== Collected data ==
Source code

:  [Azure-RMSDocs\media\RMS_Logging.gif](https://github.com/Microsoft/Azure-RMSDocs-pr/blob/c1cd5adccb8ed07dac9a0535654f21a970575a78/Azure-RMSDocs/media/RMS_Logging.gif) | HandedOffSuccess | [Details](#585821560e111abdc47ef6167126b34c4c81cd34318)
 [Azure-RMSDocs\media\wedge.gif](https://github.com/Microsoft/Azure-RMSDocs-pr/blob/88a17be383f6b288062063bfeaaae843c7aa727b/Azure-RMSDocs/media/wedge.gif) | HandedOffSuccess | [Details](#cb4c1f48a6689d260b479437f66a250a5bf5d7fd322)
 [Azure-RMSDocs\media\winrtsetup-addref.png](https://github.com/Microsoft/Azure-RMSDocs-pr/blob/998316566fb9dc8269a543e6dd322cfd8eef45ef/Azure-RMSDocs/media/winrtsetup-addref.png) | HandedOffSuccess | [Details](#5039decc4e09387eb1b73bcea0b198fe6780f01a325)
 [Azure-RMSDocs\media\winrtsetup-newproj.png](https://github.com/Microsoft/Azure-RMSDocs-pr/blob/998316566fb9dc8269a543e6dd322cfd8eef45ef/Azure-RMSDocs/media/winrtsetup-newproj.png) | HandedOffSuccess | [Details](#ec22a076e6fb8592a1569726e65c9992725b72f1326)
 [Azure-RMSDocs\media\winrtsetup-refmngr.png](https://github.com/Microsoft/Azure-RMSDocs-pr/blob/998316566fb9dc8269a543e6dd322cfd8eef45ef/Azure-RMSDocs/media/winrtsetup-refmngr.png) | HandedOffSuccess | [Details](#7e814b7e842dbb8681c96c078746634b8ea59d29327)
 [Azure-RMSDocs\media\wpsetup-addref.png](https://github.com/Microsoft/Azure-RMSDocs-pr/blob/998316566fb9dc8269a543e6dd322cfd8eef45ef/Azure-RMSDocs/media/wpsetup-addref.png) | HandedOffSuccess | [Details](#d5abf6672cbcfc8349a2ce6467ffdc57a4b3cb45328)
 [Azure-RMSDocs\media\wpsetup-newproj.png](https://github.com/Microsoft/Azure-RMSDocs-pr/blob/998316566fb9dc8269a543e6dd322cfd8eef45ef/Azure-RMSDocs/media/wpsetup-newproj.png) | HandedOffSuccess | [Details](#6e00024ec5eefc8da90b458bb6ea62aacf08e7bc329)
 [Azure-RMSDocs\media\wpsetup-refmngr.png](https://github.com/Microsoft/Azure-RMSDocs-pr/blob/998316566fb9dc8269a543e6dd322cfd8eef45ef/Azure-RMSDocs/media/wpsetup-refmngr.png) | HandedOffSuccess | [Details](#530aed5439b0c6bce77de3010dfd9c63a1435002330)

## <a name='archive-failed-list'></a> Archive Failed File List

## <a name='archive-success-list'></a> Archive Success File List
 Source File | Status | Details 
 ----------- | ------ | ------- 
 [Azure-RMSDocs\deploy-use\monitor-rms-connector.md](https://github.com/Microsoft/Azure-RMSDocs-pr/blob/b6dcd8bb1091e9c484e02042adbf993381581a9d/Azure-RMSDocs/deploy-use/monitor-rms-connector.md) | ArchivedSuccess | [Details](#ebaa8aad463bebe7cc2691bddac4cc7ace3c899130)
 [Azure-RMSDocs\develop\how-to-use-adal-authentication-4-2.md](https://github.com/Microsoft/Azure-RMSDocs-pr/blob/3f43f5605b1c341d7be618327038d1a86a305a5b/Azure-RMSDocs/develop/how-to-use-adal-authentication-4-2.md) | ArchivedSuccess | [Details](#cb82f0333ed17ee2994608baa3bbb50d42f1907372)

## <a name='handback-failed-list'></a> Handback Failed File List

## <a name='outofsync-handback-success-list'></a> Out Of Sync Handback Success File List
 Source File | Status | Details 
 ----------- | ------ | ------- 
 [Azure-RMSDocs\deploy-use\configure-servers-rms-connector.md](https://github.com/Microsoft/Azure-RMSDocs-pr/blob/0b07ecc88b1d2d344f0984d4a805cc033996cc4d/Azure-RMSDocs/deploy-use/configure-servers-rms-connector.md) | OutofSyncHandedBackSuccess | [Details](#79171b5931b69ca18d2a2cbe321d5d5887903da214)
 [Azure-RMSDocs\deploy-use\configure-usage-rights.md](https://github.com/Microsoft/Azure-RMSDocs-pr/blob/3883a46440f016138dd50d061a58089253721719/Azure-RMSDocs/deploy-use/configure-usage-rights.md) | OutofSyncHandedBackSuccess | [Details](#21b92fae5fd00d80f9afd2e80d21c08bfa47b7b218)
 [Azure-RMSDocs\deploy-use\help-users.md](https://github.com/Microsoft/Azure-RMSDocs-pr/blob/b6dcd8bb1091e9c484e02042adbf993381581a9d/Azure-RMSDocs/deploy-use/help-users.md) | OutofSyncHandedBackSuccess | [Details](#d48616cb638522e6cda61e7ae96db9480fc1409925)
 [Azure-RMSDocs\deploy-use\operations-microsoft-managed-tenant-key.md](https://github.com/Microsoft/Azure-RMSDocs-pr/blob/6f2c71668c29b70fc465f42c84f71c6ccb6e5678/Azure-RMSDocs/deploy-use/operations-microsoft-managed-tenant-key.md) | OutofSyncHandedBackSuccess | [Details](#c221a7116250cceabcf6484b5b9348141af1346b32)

== Instruction ==
The answer must be the full data, repeated word for word.

== Written response ==
Source code

:  [Azure-RMSDocs\media\RMS_Logging.gif](https://github.com/Microsoft/Azure-RMSDocs-pr/blob/c1cd5adccb8ed07dac9a0535654f21a970575a78/Azure-RMSDocs/media/RMS_Logging.gif) | HandedOffSuccess | [Details](#585821560e111abdc47ef6167126b34c4c81cd34318)
 [Azure-RMSDocs\media\wedge.gif](https://github.com/Microsoft/Azure-RMSDocs-pr/blob/88a17be383f6b288062063bfeaaae843c7aa727b/Azure-RMSDocs/media/wedge.gif) | HandedOffSuccess | [Details](#cb4c1f48a6689d260b479437f66a250a5bf5d7fd322)
 [Azure-RMSDocs\media\winrtsetup-addref.png](https://github.com/Microsoft/Azure-RMSDocs-pr/blob/998316566fb9dc8269a543e6dd322cfd8eef45ef/Azure-RMSDocs/media/winrtsetup-addref.png) | HandedOffSuccess | [Details](#5039decc4e09387eb1b73bcea0b198fe6780f01a325)
 [Azure-RMSDocs\media\winrtsetup-newproj.png](https://github.com/Microsoft/Azure-RMSDocs-pr/blob/998316566fb9dc8269a543e6dd322cfd8eef45ef/Azure-RMSDocs/media/winrtsetup-newproj.png) | HandedOffSuccess | [Details](#ec22a076e6fb8592a1569726e65c9992725b72f1326)
 [Azure-RMSDocs\media\winrtsetup-refmngr.png](https://github.com/Microsoft/Azure-RMSDocs-pr/blob/998316566fb9dc8269a543e6dd322cfd8eef45ef/Azure-RMSDocs/media/winrtsetup-refmngr.png) | HandedOffSuccess | [Details](#7e814b7e842dbb8681c96c078746634b8ea59d29327)
 [Azure-RMSDocs\media\wpsetup-addref.png](https://github.com/Microsoft/Azure-RMSDocs-pr/blob/998316566fb9dc8269a543e6dd322cfd8eef45ef/Azure-RMSDocs/media/wpsetup-addref.png) | HandedOffSuccess | [Details](#d5abf6672cbcfc8349a2ce6467ffdc57a4b3cb45328)
 [Azure-RMSDocs\media\wpsetup-newproj.png](https://github.com/Microsoft/Azure-RMSDocs-pr/blob/998316566fb9dc8269a543e6dd322cfd8eef45ef/Azure-RMSDocs/media/wpsetup-newproj.png) | HandedOffSuccess | [Details](#6e00024ec5eefc8da90b458bb6ea62aacf08e7bc329)
 [Azure-RMSDocs\media\wpsetup-refmngr.png](https://github.com/Microsoft/Azure-RMSDocs-pr/blob/998316566fb9dc8269a543e6dd322cfd8eef45ef/Azure-RMSDocs/media/wpsetup-refmngr.png) | HandedOffSuccess | [Details](#530aed5439b0c6bce77de3010dfd9c63a1435002330)

## <a name='archive-failed-list'></a> Archive Failed File List

## <a name='archive-success-list'></a> Archive Success File List
 Source File | Status | Details 
 ----------- | ------ | ------- 
 [Azure-RMSDocs\deploy-use\monitor-rms-connector.md](https://github.com/Microsoft/Azure-RMSDocs-pr/blob/b6dcd8bb1091e9c484e02042adbf993381581a9d/Azure-RMSDocs/deploy-use/monitor-rms-connector.md) | ArchivedSuccess | [Details](#ebaa8aad463bebe7cc2691bddac4cc7ace3c899130)
 [Azure-RMSDocs\develop\how-to-use-adal-authentication-4-2.md](https://github.com/Microsoft/Azure-RMSDocs-pr/blob/3f43f5605b1c341d7be618327038d1a86a305a5b/Azure-RMSDocs/develop/how-to-use-adal-authentication-4-2.md) | ArchivedSuccess | [Details](#cb82f0333ed17ee2994608baa3bbb50d42f1907372)

## <a name='handback-failed-list'></a> Handback Failed File List

## <a name='outofsync-handback-success-list'></a> Out Of Sync Handback Success File List
 Source File | Status | Details 
 ----------- | ------ | ------- 
 [Azure-RMSDocs\deploy-use\configure-servers-rms-connector.md](https://github.com/Microsoft/Azure-RMSDocs-pr/blob/0b07ecc88b1d2d344f0984d4a805cc033996cc4d/Azure-RMSDocs/deploy-use/configure-servers-rms-connector.md) | OutofSyncHandedBackSuccess | [Details](#79171b5931b69ca18d2a2cbe321d5d5887903da214)
 [Azure-RMSDocs\deploy-use\configure-usage-rights.md](https://github.com/Microsoft/Azure-RMSDocs-pr/blob/3883a46440f016138dd50d061a58089253721719/Azure-RMSDocs/deploy-use/configure-usage-rights.md) | OutofSyncHandedBackSuccess | [Details](#21b92fae5fd00d80f9afd2e80d21c08bfa47b7b218)
 [Azure-RMSDocs\deploy-use\help-users.md](https://github.com/Microsoft/Azure-RMSDocs-pr/blob/b6dcd8bb1091e9c484e02042adbf993381581a9d/Azure-RMSDocs/deploy-use/help-users.md) | OutofSyncHandedBackSuccess | [Details](#d48616cb638522e6cda61e7ae96db9480fc1409925)
 [Azure-RMSDocs\deploy-use\operations-microsoft-managed-tenant-key.md](https://github.com/Microsoft/Azure-RMSDocs-pr/blob/6f2c71668c29b70fc465f42c84f71c6ccb6e5678/Azure-RMSDocs/deploy-use/operations-microsoft-managed-tenant-key.md) | OutofSyncHandedBackSuccess | [Details](#c221a7116250cceabcf6484b5b9348141af1346b32)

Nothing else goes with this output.